‘Skamosa’ une reggae e luta pela justiça climática em Manaus

Evento produzido pelo Coletivo Rudi acontece neste sábado (21) e reúne DJs, toasters, sound system, batalha de rima e graffiti em uma ocupação cultural gratuita

Manaus (AM) – O Coletivo Rudi realiza, no próximo sábado (21/03), a quarta edição da ‘Skamosa’, ocupação cultural gratuita e aberta a todas as idades que celebra a cultura reggae e sound system como expressão de justiça climática e social na Amazônia. A partir das 16h, no Parque Ponte dos Bilhares, o público poderá vivenciar um baile de reggae a partir das experiências em vinil e digital, reunindo artistas e coletivos que fortalecem a cena do reggae em Manaus.

A SKAMOSA destaca a diversidade da música afro-caribenha, transitando pelos gêneros reggae roots, lovers rock, raggamuffin, ska, dub, rocksteady, dancehall e melô, reafirmando o compromisso do Coletivo Rudi em promover narrativas de identidade, território e pertencimento artístico artístico das populações negras e indígenas de Manaus por meio da cultura reggae e sound system.

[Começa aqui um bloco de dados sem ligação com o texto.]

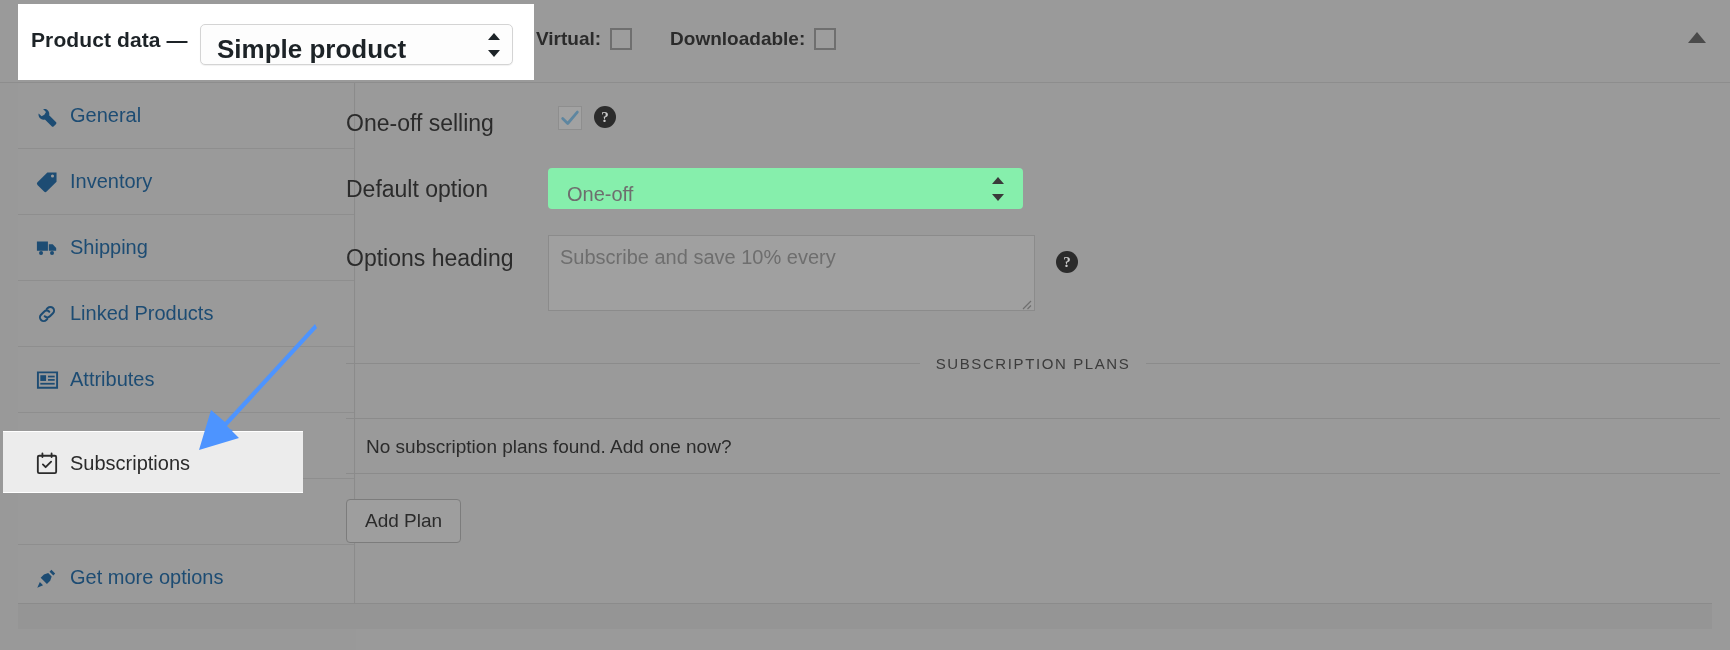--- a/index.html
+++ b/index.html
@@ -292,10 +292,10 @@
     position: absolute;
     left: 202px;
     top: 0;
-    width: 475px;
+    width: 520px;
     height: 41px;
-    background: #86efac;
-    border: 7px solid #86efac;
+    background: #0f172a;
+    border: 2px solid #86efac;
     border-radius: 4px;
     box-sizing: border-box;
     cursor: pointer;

Nesta edição, o projeto trabalha a arte como ferramenta para estimular a conscientização sobre a crise climática, integrando música, batalha de rima e graffiti como instrumentos de reflexão, denúncia e mobilização. A proposta é ocupar o espaço público com DJs, seletores, toasters, grafiteiras e coletivos socioambientais, promovendo um ambiente de troca cultural que aproxima a sonoridade jamaicana – marcada por mensagens de paz, amor e justiça – das vivências urbanas da Amazônia.

A sonoridade será garantida pela radiola, símbolo da cultura reggae maranhense presente em Manaus, recriando a potência dos sound systems jamaicanos. O line-up reúne os DJs Zulu Fino, Zulu Portuga, Luh Roots, Ravi Veiga e Nico, além das performances do grupo Caboclos Sound System e da cantora de reggae Carol Luna. A apresentação do evento ficará por conta da toaster e mestre de cerimônia Enma Fuzinatto, fortalecendo a tradição oral (toasting) característica da cultura sound system.

A celebração marca ainda o terceiro ano de ocupações culturais realizadas pelo Coletivo Rudi, consolidando Manaus como território onde o reggae tem força própria e se afirma como instrumento de justiça social e climática.

Arte e consciência socioambiental
Um dos destaques do evento será a batalha de rima protagonizada por 12 MCs, em uma imersão nas batalhas líricas inspiradas nas tradicionais sound clashes da Jamaica. Em cima de riddims de reggae e dancehall populares e clássicos, os artistas terão 45 segundos para improvisar sobre temas sorteados que atravessam a cultura hip hop, o reggae e as mudanças climáticas.

Mais do que uma disputa, a batalha do conhecimento propõe aprender, debater e alertar sobre a crise climática na cidade, destacando a urgência da preservação da Amazônia e de seus povos. Os três melhores colocados da batalha receberão premiação em dinheiro e troféu, reconhecendo a potência lírica e o compromisso com o tema da justiça climática. As inscrições para a batalha serão cadastradas por ordem de chegada no dia do evento.

A ocupação cultural também contará com painéis de graffiti pintados pelas grafiteiras Riq e Day, além de intervenção artística de Thaís Desana, unindo arte urbana, temas amazônicos e denúncia socioambiental.

Os coletivos Miriã Mahsã e Batalha da Diversidade apoiam o projeto, que foi contemplado pelo edital RE-FARM CRIA: Juventudes em Movimento, da FARM Rio em parceria com o Instituto Regatão. A convocatória nacional foi voltada para juventudes de todo o Brasil que estão conectando territórios e soluções mais responsáveis para o futuro do planeta.